>>>

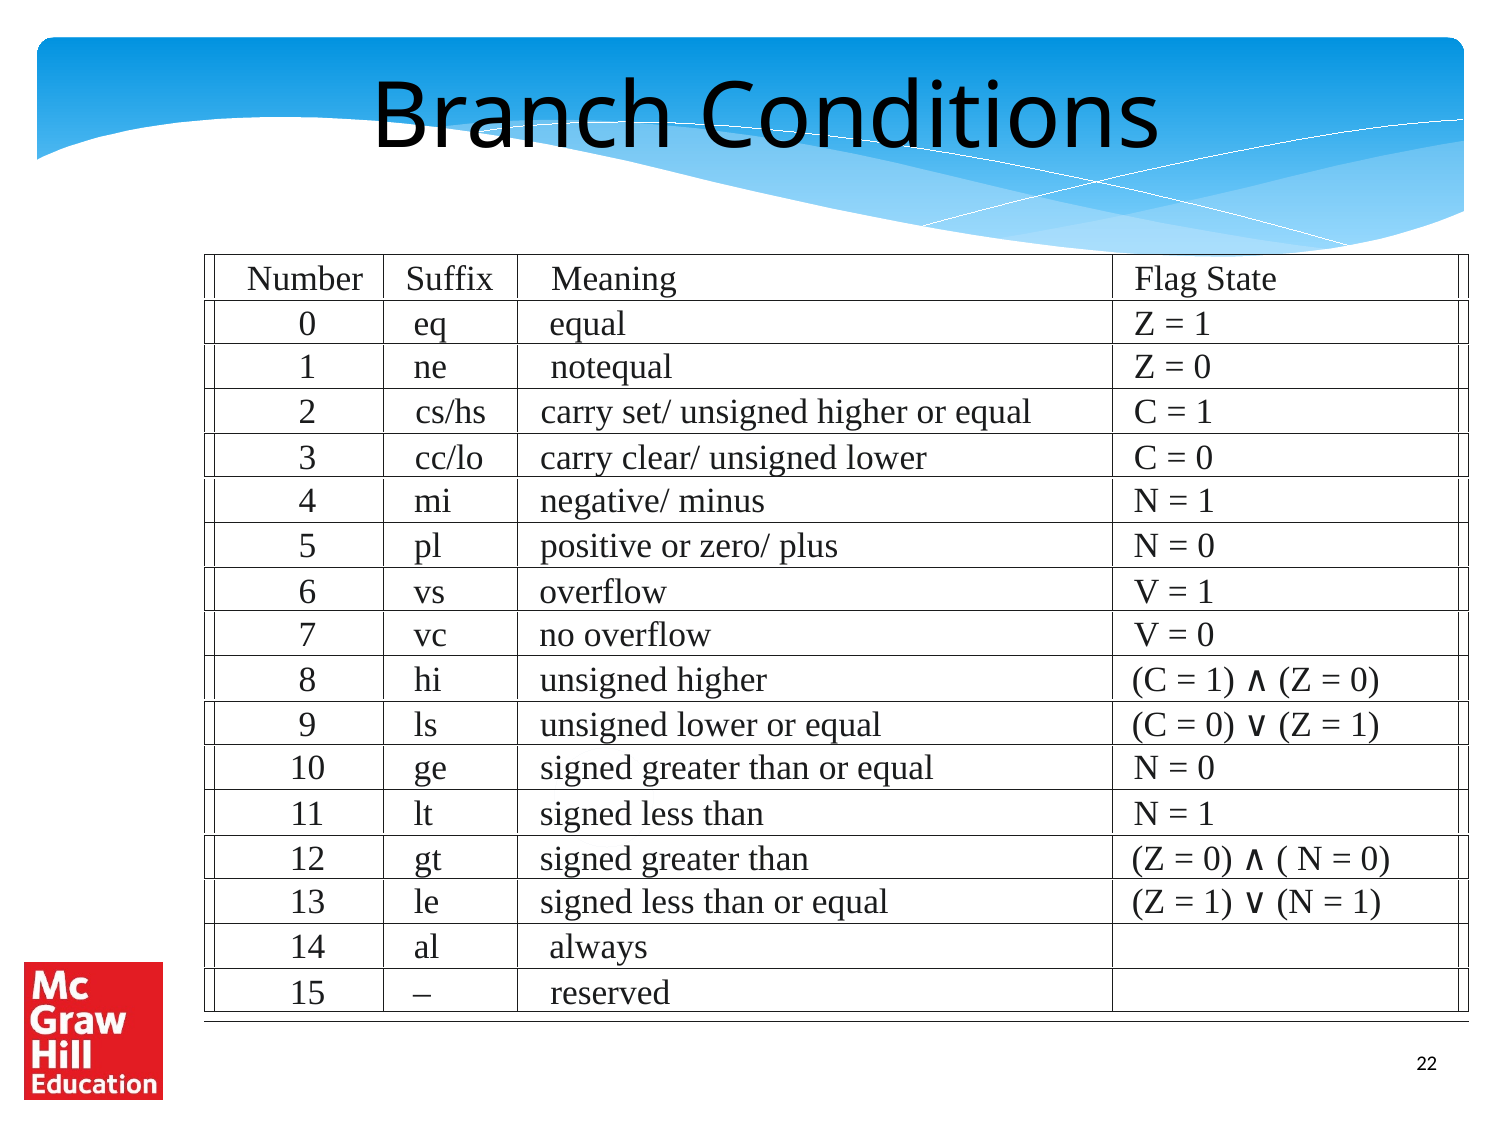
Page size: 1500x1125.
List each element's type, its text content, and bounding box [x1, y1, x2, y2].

picture [24, 962, 163, 1100]
title Branch Conditions [158, 33, 1375, 188]
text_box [199, 249, 1476, 1028]
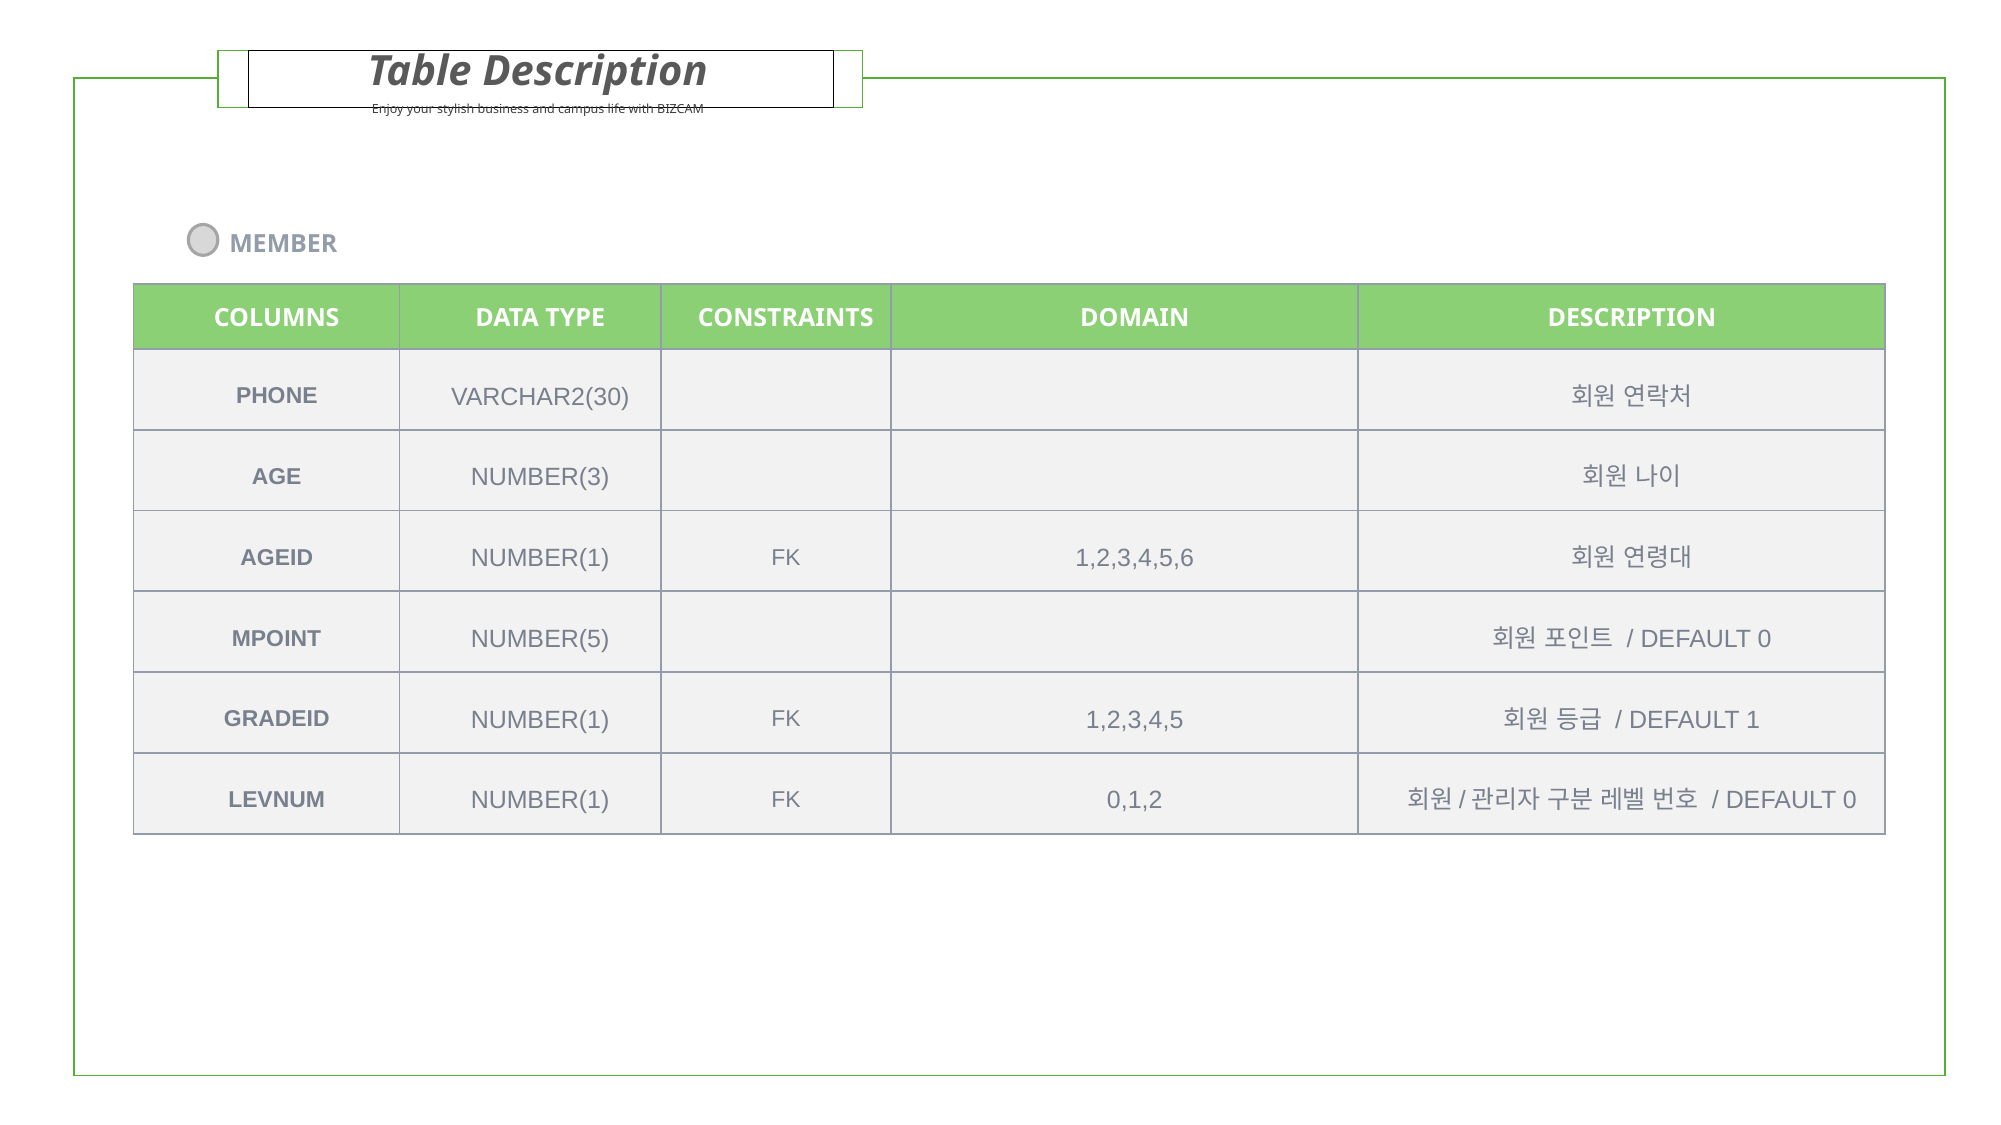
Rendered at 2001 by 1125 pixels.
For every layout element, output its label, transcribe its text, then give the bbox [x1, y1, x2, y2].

table_cell [662, 350, 890, 429]
table_header CONSTRAINTS [662, 285, 890, 348]
table_cell [662, 431, 890, 510]
text_box [73, 77, 1946, 1076]
table_cell VARCHAR2(30) [400, 350, 660, 429]
table_cell [892, 592, 1357, 671]
table_cell NUMBER(1) [400, 673, 660, 752]
table_cell NUMBER(1) [400, 511, 660, 590]
table_cell NUMBER(1) [400, 754, 660, 833]
table_cell 회원/관리자 구분 레벨 번호 / DEFAULT 0 [1359, 754, 1884, 833]
table_cell FK [662, 754, 890, 833]
table_cell GRADEID [134, 673, 399, 752]
table_cell [892, 431, 1357, 510]
table_cell 회원 등급 / DEFAULT 1 [1359, 673, 1884, 752]
table_cell FK [662, 673, 890, 752]
table_cell 회원 연락처 [1359, 350, 1884, 429]
table_header [854, 51, 862, 107]
table_header DESCRIPTION [1359, 285, 1884, 348]
table_cell [892, 350, 1357, 429]
table_cell LEVNUM [134, 754, 399, 833]
table_cell [662, 592, 890, 671]
table_header COLUMNS [134, 285, 399, 348]
table_cell NUMBER(5) [400, 592, 660, 671]
text_box [188, 224, 204, 256]
text_box MEMBER [204, 219, 363, 260]
table_cell PHONE [134, 350, 399, 429]
table_cell AGE [134, 431, 399, 510]
table_cell AGEID [134, 511, 399, 590]
table_cell 회원 나이 [1359, 431, 1884, 510]
table_cell MPOINT [134, 592, 399, 671]
table_cell FK [662, 511, 890, 590]
table_cell NUMBER(3) [400, 431, 660, 510]
table_cell 회원 포인트 / DEFAULT 0 [1359, 592, 1884, 671]
table_cell 0,1,2 [892, 754, 1357, 833]
table_cell 1,2,3,4,5,6 [892, 511, 1357, 590]
table_cell 1,2,3,4,5 [892, 673, 1357, 752]
text_box Table Description Enjoy your stylish business and campus life with BIZCAM [221, 11, 854, 126]
table_header DATA TYPE [400, 285, 660, 348]
table_header DOMAIN [892, 285, 1357, 348]
table_cell 회원 연령대 [1359, 511, 1884, 590]
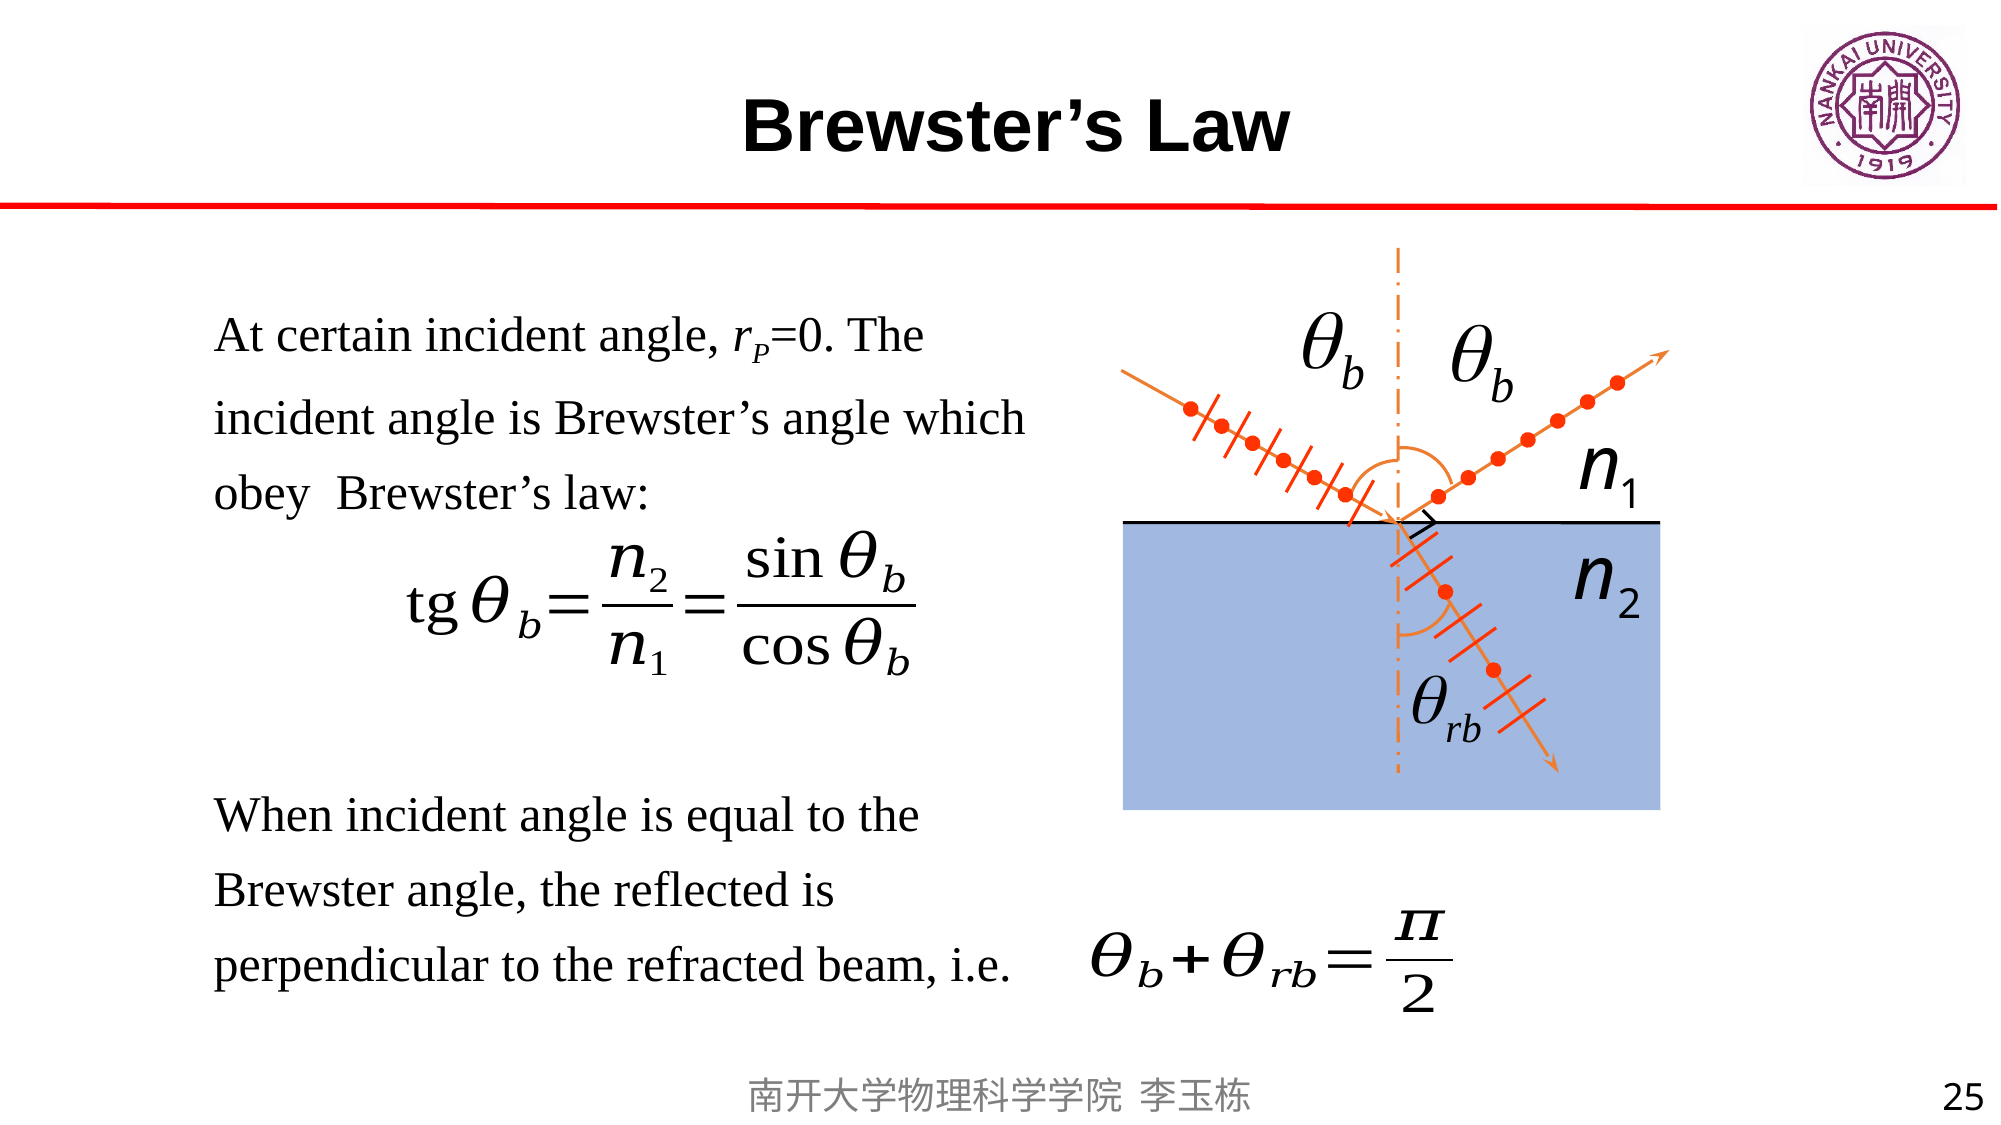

<<<

Copy, from the material above, each line in which the string "NUMBER" occurs.

table_cell NUMBER(1) [400, 673, 660, 752]
table_cell NUMBER(1) [400, 511, 660, 590]
table_cell NUMBER(1) [400, 754, 660, 833]
table_cell NUMBER(5) [400, 592, 660, 671]
table_cell NUMBER(3) [400, 431, 660, 510]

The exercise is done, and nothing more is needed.